I usually do some casual family portraits on the side but a friend needed her daughter's head shots done for an audition.  I welcome all C&C on both images since I will be doing another set in the near future and would like to improve!!   Thank you!!


#1:
strob: SB-600 through umbrella @camera left, window lighting @camera right
f/5.6 (1/80) @55 mm








#2:
strob: SB-600 through umbrella @camera left, window lighting @camera right
f/5.6 (1/80) @60 mm


----------



## The_Traveler

My opinion is that these are both lovely and actually incredibly well done for first head shots.  Great calm and beauty in every aspect. Perfect dof and sharpness.

I think both of these are quite nice, I prefer the second over the first for a couple of reasons.  
The first has that little bump of the scapula above her shoulder that is not unusual in a very slender girl but still is a bump. 
Also her eyes are well below the mid-line.

The second is less _gamine_ and more graceful; again I would crop this to 4 x 5, moving her eyes up in the frame. (and maybe lightening the shadow over her left eye)


----------



## PDXshutterbug

I should add that these were from "my first paid head shot gig"


----------



## JerrfyLube

First, lose the incredibly huge watermark on the first one... :greenpbl:  Pick a corner, size it down and stick it there consistently(don't be moving it around in different spots for every picture).  It's annoying and won't prevent someone from stealing your picture if they *really* want it.

The first image is very nice. Good pose, good exposure, good sharpness.  My only complaint about it is all the stray hairs, particularly the ones around and below the ear.  A bit distracting.  Otherwise, a fantastic shot.

The second picture is cropped just a tad to tight.  You almost clipped off the back of her hair and I would like to see just a tiny bit more negative space back there.  Also, watch the light on her eyes.  Her right eye is a good bit darker than her left and is missing the catch light.  A reflector to the right would help fill that in a little better.

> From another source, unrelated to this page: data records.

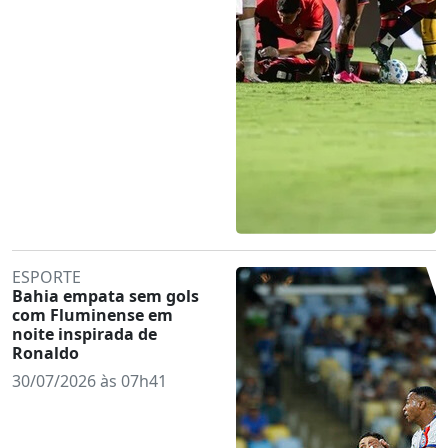
ESPORTE
Bahia empata sem gols
com Fluminense em
noite inspirada de
Ronaldo
30/07/2026 às 07h41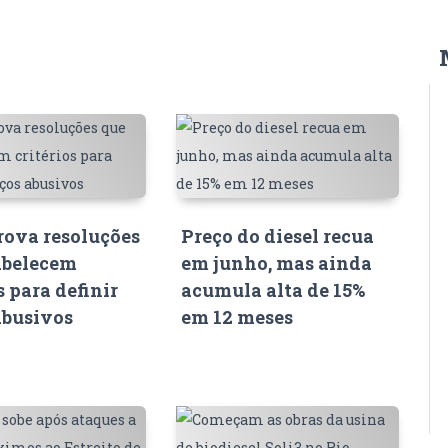
ova resoluções
Preço do diesel recua
abelecem
em junho, mas ainda
s para definir
acumula alta de 15%
abusivos
em 12 meses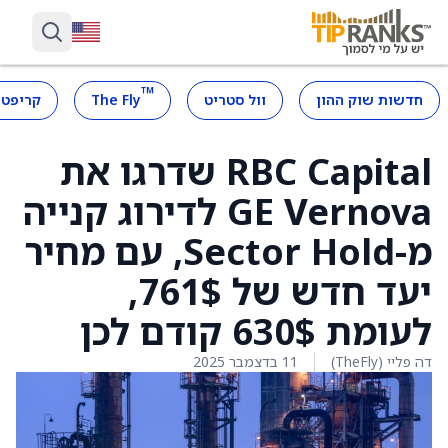
™
חדשות שוק ההון
וול סטריט
The Fly
קריפטו
RBC Capital שדרגו את
GE Vernova לדירוג קנייה
מ-Sector Hold, עם מחיר
יעד חדש של 761$,
לעומת 630$ קודם לכן
דה פליי (TheFly)
11 בדצמבר 2025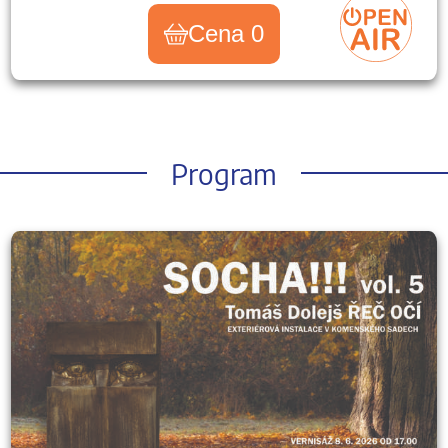
Cena 0
Program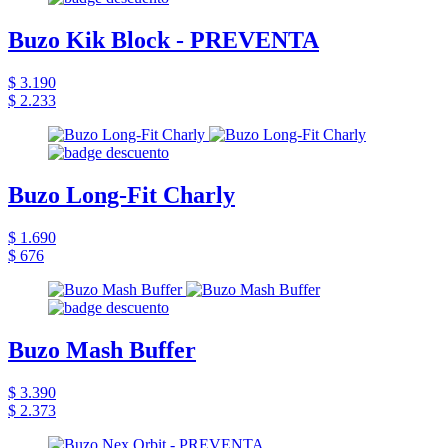
Buzo Kik Block - PREVENTA
$ 3.190
$ 2.233
Buzo Long-Fit Charly
$ 1.690
$ 676
Buzo Mash Buffer
$ 3.390
$ 2.373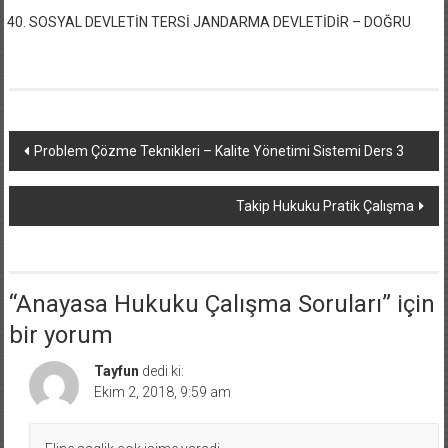
SOSYAL DEVLETİN TERSİ JANDARMA DEVLETİDİR – DOĞRU
Yazı
Problem Çözme Teknikleri – Kalite Yönetimi Sistemi Ders 3
dolaşımı
Takip Hukuku Pratik Çalışma
“
Anayasa Hukuku Çalışma Soruları
” için
bir yorum
Tayfun
dedi ki:
Ekim 2, 2018, 9:59 am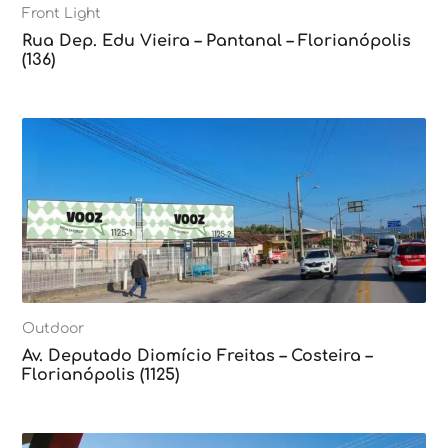
Front Light
Rua Dep. Edu Vieira – Pantanal – Florianópolis
(136)
Outdoor
Av. Deputado Diomício Freitas – Costeira –
Florianópolis (1125)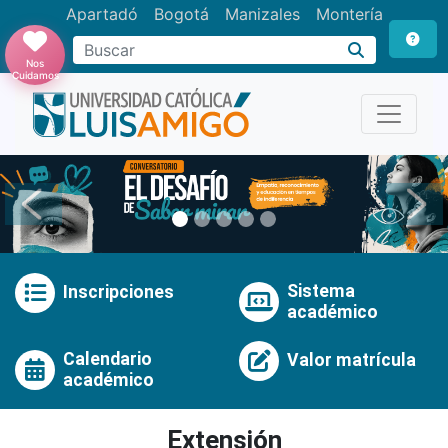
Apartadó
Bogotá
Manizales
Montería
Buscar
Nos
Cuidamos
Anterior
Pró
Sistema
Inscripciones
académico
Calendario
Valor matrícula
académico
Extensión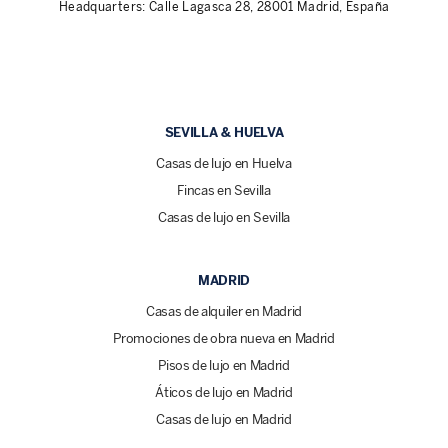
Headquarters: Calle Lagasca 28, 28001 Madrid, España
SEVILLA & HUELVA
Casas de lujo en Huelva
Fincas en Sevilla
Casas de lujo en Sevilla
MADRID
Casas de alquiler en Madrid
Promociones de obra nueva en Madrid
Pisos de lujo en Madrid
Áticos de lujo en Madrid
Casas de lujo en Madrid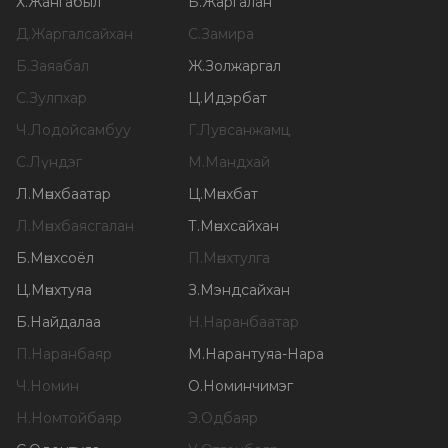
Х
.
Жангабыл
Б
.
Жаргалан
Д
.
Жаргалсайхан
С
.
Замира
Б
.
Заяабал
Ж
.
Золжаргал
С
.
Зулпхар
Ц
.
Идэрбат
Ч
.
Лодойсамбуу
Г
.
Лувсанжамц
С
.
Лүндэг
М
.
Мандхай
Л
.
Мөнхбаатар
Ц
.
Мөнхбат
Л
.
Мөнхбаясгалан
Т
.
Мөнхсайхан
Б
.
Мөнхсоёл
П
.
Мөнхтулга
Ц
.
Мөнхтуяа
З
.
Мэндсайхан
Б
.
Найдалаа
Н
.
Наранбаатар
П
.
Наранбаяр
М
.
Нарантуяа-Нара
Ч
.
Номин
О
.
Номинчимэг
Н
.
Номтойбаяр
Э
.
Одбаяр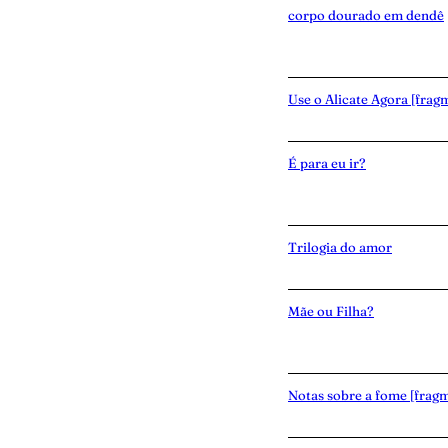
corpo dourado em dendê
Use o Alicate Agora [frag
É para eu ir?
Trilogia do amor
Mãe ou Filha?
Notas sobre a fome [frag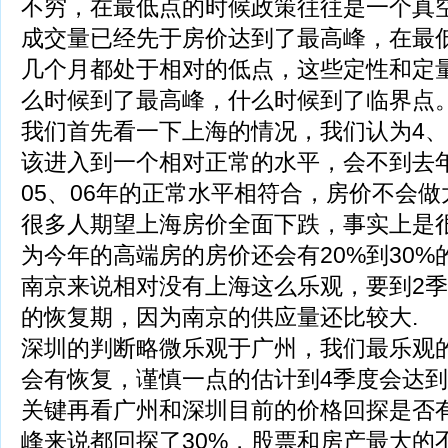
不穷，在最低点的时候政策往往是一个真
成交量已经先于房价达到了最高峰，在最
几个月都处于相对的低点，这些定性和定
么时候到了最高峰，什么时候到了临界点
我们首先看一下上海的情况，我们认为4、
该进入到一个相对正常的水平，会不到去
05、06年的正常水平相符合，房价不会
很多人期望上海房价全面下跌，事实上是
为今年的高端房的房价还会有20%到30%
南京来说相对没有上海这么乐观，要到2
的恢复期，因为南京的供应量还比较大.
深圳的判断略微乐观于广州，我们最乐观
会有恢复，谨慎一点的估计到4季度会达
关键再看广州和深圳目前的价格回探是否
峰来说都回探了30%，股票和房产最大的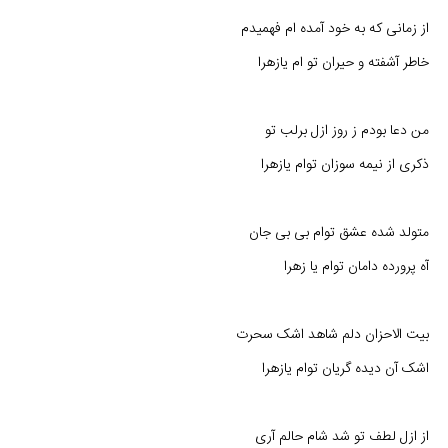
از زمانی که به خود آمده ام فهمیدم
خاطر آشفته و حیران تو ام یازهرا
من دعا بودم ز روز ازل برلب تو
ذکری از نیمه سوزان توام یازهرا
متولد شده عشق توام بی بی جان
آه پرورده دامان توام یا زهرا
بیت الاحزان دلم شاهد اشک سحرت
اشک آن دیده گریان توام یازهرا
از ازل لطف تو شد شام حالم آری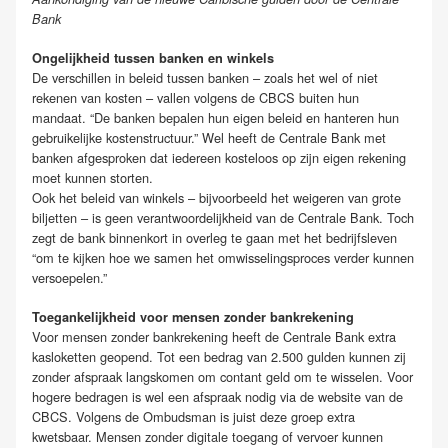
Bank
Ongelijkheid tussen banken en winkels
De verschillen in beleid tussen banken – zoals het wel of niet
rekenen van kosten – vallen volgens de CBCS buiten hun
mandaat. “De banken bepalen hun eigen beleid en hanteren hun
gebruikelijke kostenstructuur.” Wel heeft de Centrale Bank met
banken afgesproken dat iedereen kosteloos op zijn eigen rekening
moet kunnen storten.
Ook het beleid van winkels – bijvoorbeeld het weigeren van grote
biljetten – is geen verantwoordelijkheid van de Centrale Bank. Toch
zegt de bank binnenkort in overleg te gaan met het bedrijfsleven
“om te kijken hoe we samen het omwisselingsproces verder kunnen
versoepelen.”
Toegankelijkheid voor mensen zonder bankrekening
Voor mensen zonder bankrekening heeft de Centrale Bank extra
kasloketten geopend. Tot een bedrag van 2.500 gulden kunnen zij
zonder afspraak langskomen om contant geld om te wisselen. Voor
hogere bedragen is wel een afspraak nodig via de website van de
CBCS. Volgens de Ombudsman is juist deze groep extra
kwetsbaar. Mensen zonder digitale toegang of vervoer kunnen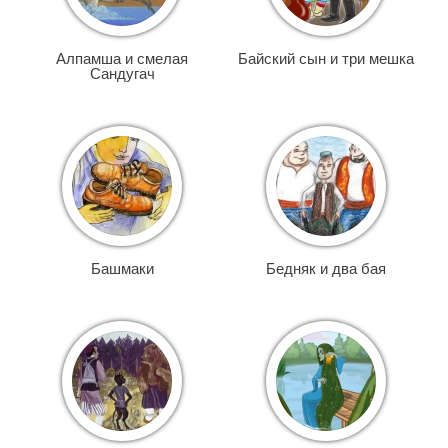
Алпамша и смелая
Байский сын и три мешка
Сандугач
Башмаки
Бедняк и два бая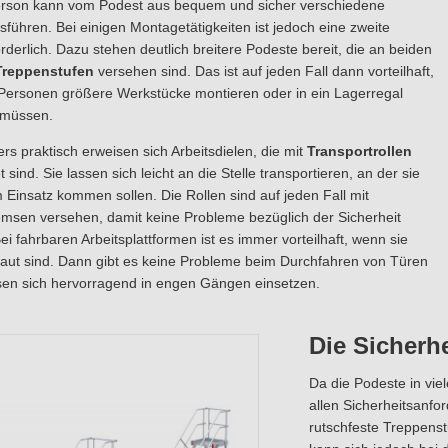
erson kann vom Podest aus bequem und sicher verschiedene
sführen. Bei einigen Montagetätigkeiten ist jedoch eine zweite
rderlich. Dazu stehen deutlich breitere Podeste bereit, die an beiden
Treppenstufen
versehen sind. Das ist auf jeden Fall dann vorteilhaft,
Personen größere Werkstücke montieren oder in ein Lagerregal
 müssen.
rs praktisch erweisen sich Arbeitsdielen, die mit
Transportrollen
 sind. Sie lassen sich leicht an die Stelle transportieren, an der sie
Einsatz kommen sollen. Die Rollen sind auf jeden Fall mit
emsen versehen, damit keine Probleme bezüglich der Sicherheit
Bei fahrbaren Arbeitsplattformen ist es immer vorteilhaft, wenn sie
aut sind. Dann gibt es keine Probleme beim Durchfahren von Türen
sen sich hervorragend in engen Gängen einsetzen.
Die Sicherhe
Da die Podeste in vi
allen Sicherheitsanfo
rutschfeste Treppenst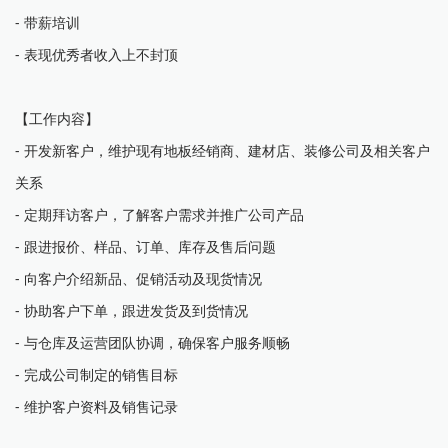
- 带薪培训
- 表现优秀者收入上不封顶
【工作内容】
- 开发新客户，维护现有地板经销商、建材店、装修公司及相关客户
关系
- 定期拜访客户，了解客户需求并推广公司产品
- 跟进报价、样品、订单、库存及售后问题
- 向客户介绍新品、促销活动及现货情况
- 协助客户下单，跟进发货及到货情况
- 与仓库及运营团队协调，确保客户服务顺畅
- 完成公司制定的销售目标
- 维护客户资料及销售记录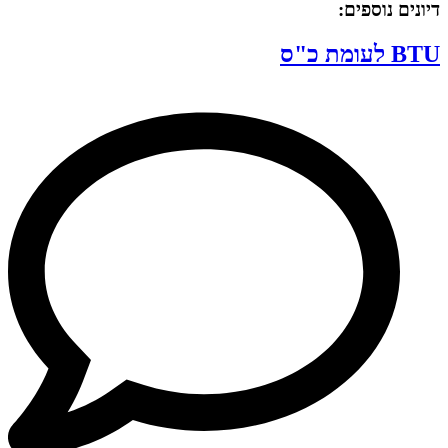
דיונים נוספים:
BTU לעומת כ"ס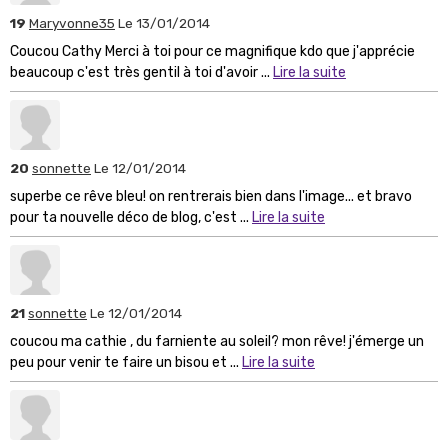
19
Maryvonne35
Le 13/01/2014
Coucou Cathy Merci à toi pour ce magnifique kdo que j'apprécie
beaucoup c'est très gentil à toi d'avoir ...
Lire la suite
20
sonnette
Le 12/01/2014
superbe ce rêve bleu! on rentrerais bien dans l'image... et bravo
pour ta nouvelle déco de blog, c'est ...
Lire la suite
21
sonnette
Le 12/01/2014
coucou ma cathie , du farniente au soleil? mon rêve! j'émerge un
peu pour venir te faire un bisou et ...
Lire la suite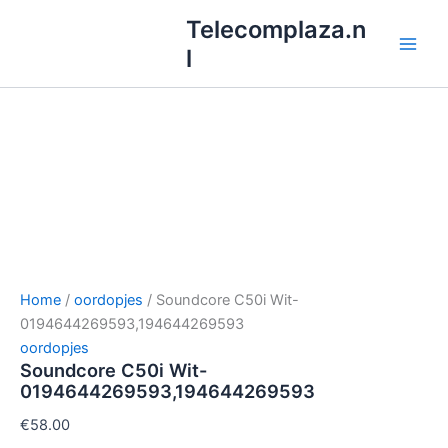
Ga
Telecomplaza.n
naar
l
de
inhoud
Home
/
oordopjes
/ Soundcore C50i Wit-
0194644269593,194644269593
oordopjes
Soundcore C50i Wit-
0194644269593,194644269593
€
58.00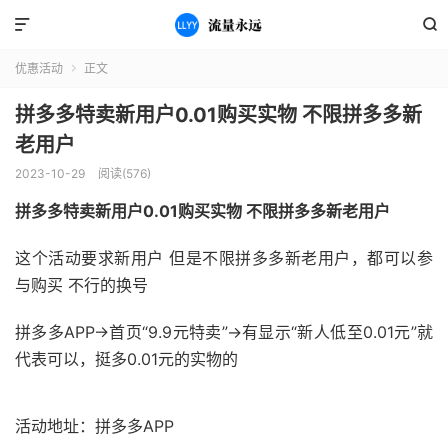


优惠活动
正文

拼多多特卖新用户0.01购买实物 不限拼多多新
老用户
2023-10-29
阅读(576)
拼多多特卖新用户0.01购买实物 不限拼多多新老用户
这个活动要求新用户 但是不限拼多多新老用户，都可以参
与购买 不行的换号
拼多多APP->首页“9.9元特卖”->有显示“新人低至0.01元”就
代表可以，挺多0.01元的实物的
活动地址：拼多多APP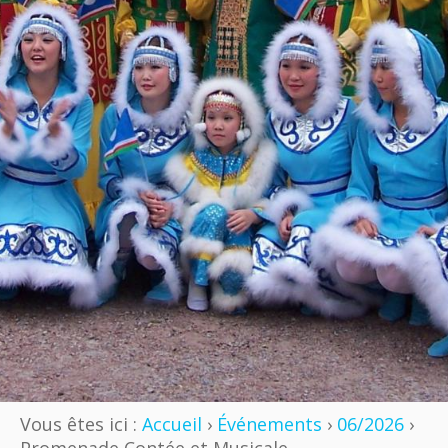
Vous êtes ici :
Accueil
›
Événements
›
06/2026
›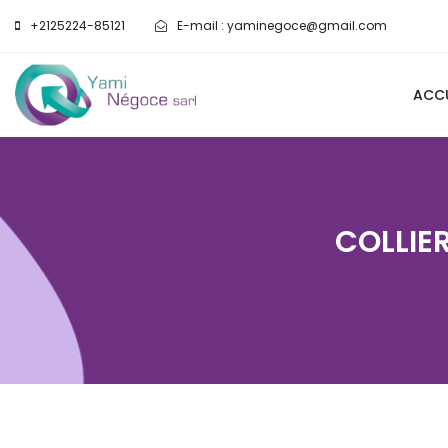
+2125224-85121
E-mail :
yaminegoce@gmail.com
ACCU
COLLIE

Either way, good job all around.  I would really like to see the color versions of these also!


----------



## Dusica

Beautiful lighting, beautiful model. However, the top she's wearing looks too ordinary which doesn't go well with her gorgeous face and hair.


----------



## DiskoJoe

Technically these are portraits and not head shots. Head shots are more static and used only to judge facial features for camera angles.

but these are good. i just dont want you to be telling people they are one thing when they are actually another. Its good to be precise when charging folks.


----------



## Samerr9

Nice work!

I think the hair is a bit distracting.. I would post process..


----------



## dallasimagery

There is some misinformation on this thread... a recurring issue with online photography forums 

The first is certainly a headshot. I've worked with agencies before, and it's perfectly fine for submitting for work. I'd recommend color for that purpose though. A rim light might have been nice, or maybe not depending on the goal of your photo .  I like the nice, subtle rembrandt lighting. Nice expression, nice catchlights etc.  Also I've seen plenty of master photographers move their logo around depending on the photo; but agree it's way too large. I'd also remove the flyaway hairs for a cleaner look.

#2 I don't like quite as much, but it's also perfectly acceptable to send to an agency.


----------



## KBM1016

I like the lighting in both but I like #2 the best.  I teach dance as a side job and have seen some headshots in my days.  The second one looks like it would be something that I would have liked.  Keep in mind head shots are meant to show features because people like to nitpick in the entertainment/dance world.  I think a bit more lighting to make her features really pop would help.

Over all though great job for your first go round :thumbup:


----------